Reading Steve Almond’s essay today in Poets & Writer’s, I found an echo of the feelings I’d had in the workshop about readers’ uncharitable assessments of the characters in the stories we read. Commenting on reviews of Matthew Klam’s Who is Rich? (Random House, 2017), Almond finds himself frustrated with assessments that focus on the relative “likeability” of the narrator, Rich Fischer.
As I turned all this over in my mind, I began to realize why I’d found the scolding critiques of Rich Fischer so vexing. They weren’t just sanctimonious or shallow. There was something cowardly in them, a mind-set that positioned fiction as a place we go to have our virtues affirmed rather than having the confused and wounded parts of ourselves exposed.

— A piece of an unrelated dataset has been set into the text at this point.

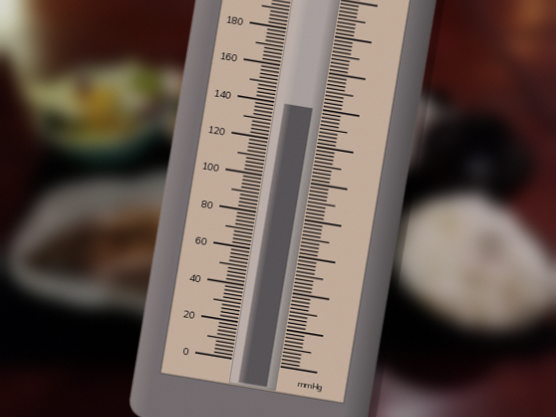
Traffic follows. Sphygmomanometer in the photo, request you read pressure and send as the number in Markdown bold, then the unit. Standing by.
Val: **140** mmHg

I have to say that I’m completely in Almond’s camp here. I’m a reader and a writer that is most drawn in by stories that render the complexity, confusion—and yes, the darkness—in human beings and their relationships to one another. As Almond goes on to explain, speaking now of the captain of the Pequod:
The reason readers like me gravitate toward characters like Ahab is that, not very deep down, we know ourselves to be equally charged with wrath, besieged by private doubts and grudges, and thus enthralled by those who dare to speak truth in a world overrun by personal forms of marketing.
I believe that literary fiction ought to provide us with an alternative to the slick surface of commercial entertainment and social media self-construction, the illusory inclusion offered by the sitcom family or the Facebook like.
I think serious fiction ought to aspire to a deep devling into what Almond calls “the wounded parts of ourselves.” In doing so, it is more likely to dig up people we wouldn’t otherwise want to spend time with (Humbert Humbert, say) or old versions of ourselves that we thought were long buried.
Such fiction is bound to discomfit us. The thing is, it’s supposed to.